Es geht sogar um eine grundsätzliche Haltung: Planende in der Architektur haben eine verkehrte Zeitvorstellung. Wir konzentrieren uns als Dienstleistende auf Kosten, Termine und einen nur auf das vermarktbare Immobilienobjekt eingeengten Qualitätsbegriff. Die Planung geht grad mal bis zur Schlüsselübergabe und zum Abschluss der Garantiearbeiten. Aber wir sollten mit unseren Städten etwas bauen, das uns wie ein Wald um Generationen überlebt: Etwas, das sich lokal verwurzelt und immer von neuem wächst.
“Das intellektuelle Potenzial ist da.”
Wie sieht die Anleitung aus, das “How-to”, das Sie dazu in Ihrer Ausstellung “If Buildings were Landscapes” liefern?
In der virtuellen Ausstellung zeige ich dazu erst mal Ansätze in der Form von Links zu Videos von den vielen nachhaltigen Ideen und Konzepten. In der wirklichen Ausstellung waren dazu Workshops geplant mit jungen Entwerfenden, die wir teilweise durch virtuelle Workshops ersetzen wollten. Letztlich gibt es meines Erachtens zwei Möglichkeiten: Entweder die Architektur beharrt auf ihrer Autonomie und verschließt sich vor den gewaltigen Herausforderungen in Natur- und Klimaschutz. Die werden spezialisierte Ingenieur*innen dann lösen, die schon heute zunehmend die Kontrolle über das gebaute haben. Architektur wird so vielleicht eine schöne Nebensache, ein interessanter Zeitvertreib, etwa so relevant wie Schachspielen. Oder sie erfindet sich neu, und dazu wäre eine integrale Betrachtung mit der Umgebung und ein Verständnis der Bauten als Teile einer lebendigen Landschaft denkbar.
Das intellektuelle Potenzial ist sicher da, nur hat sich die westliche griechisch-römische Tradition zwei Jahrtausende von der Natur weg entwickelt. Ich hoffe, wir haben noch Zeit. Darum suchen wir nach Lösungen, wie die Architektur das Anthropozän überleben könnte, unser Zeitalter, in dem die Menschen die natürliche Entwicklung der Welt in geologischen Zeitmaßstäben überformt haben.
Über den Daniel Jauslin und die Ausstellung “If Buildings were Landscapes”
Die Virtuelle Ausstellung „If Buildings were Landscapes …“ kuratiert von Daniel Jauslin PhD und gestaltet von seinem Büro DGJ Landscapes ist von März bis Oktober 2021 zugänglich.
Sobald erlaubt, wird sie gezeigt in der Baumuster-Centrale Zürich, im Atélier Néerlandais Paris und an der Faculty of Architecture & the Built Environment TU Delft und von Veranstaltungen begleitet.
Die Ausstellung “If Buildings were Landscapes” ist ab dem 26. März in der Schweizer Baumuster-Centrale in Zürich zu sehen.

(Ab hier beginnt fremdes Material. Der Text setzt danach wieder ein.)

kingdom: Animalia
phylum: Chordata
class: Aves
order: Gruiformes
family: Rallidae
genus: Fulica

Daniel Jauslin ist Landschaftsarchitekt, Dozent und Forscher (PhD). Ausgebildet in Architektur an der ETH Zürich (1997) hat er mehr als 20 Jahre internationale berufliche und akademische Erfahrung mit Entwürfen in vielen Maßstäben, darunter preisgekrönte Möbel, Gebäude, Gärten, Landschaften, Regionen und Infrastrukturen. Seit 1999 ist er Mitbegründer von DGJ Landscapes in Zürich und Gründungspartner von DGJ Architektur mit Hans Drexler in Frankfurt. Seit 2011 ist er registrierter Landschaftsarchitekt. In diesem Bereich realisiert DGJ Landscapes derzeit Projekte zwischen Jauslins Heimat Zürich und der Umgebung von Versailles. Von 2008 bis 2015 war er als Dozent am Aufbau des Master Tracks Landschaftsarchitektur an der TU Delft beteiligt, wo er 2019 auch seine Doktorarbeit veröffentlichte. Von 2015 bis 2018 unterrichtete er Landschaftsarchitektur an der Universität Wageningen u.a. mit Prof. Ir. Adriaan Geuze und forscht weiter zum Architektur- und Landschaftsentwurf.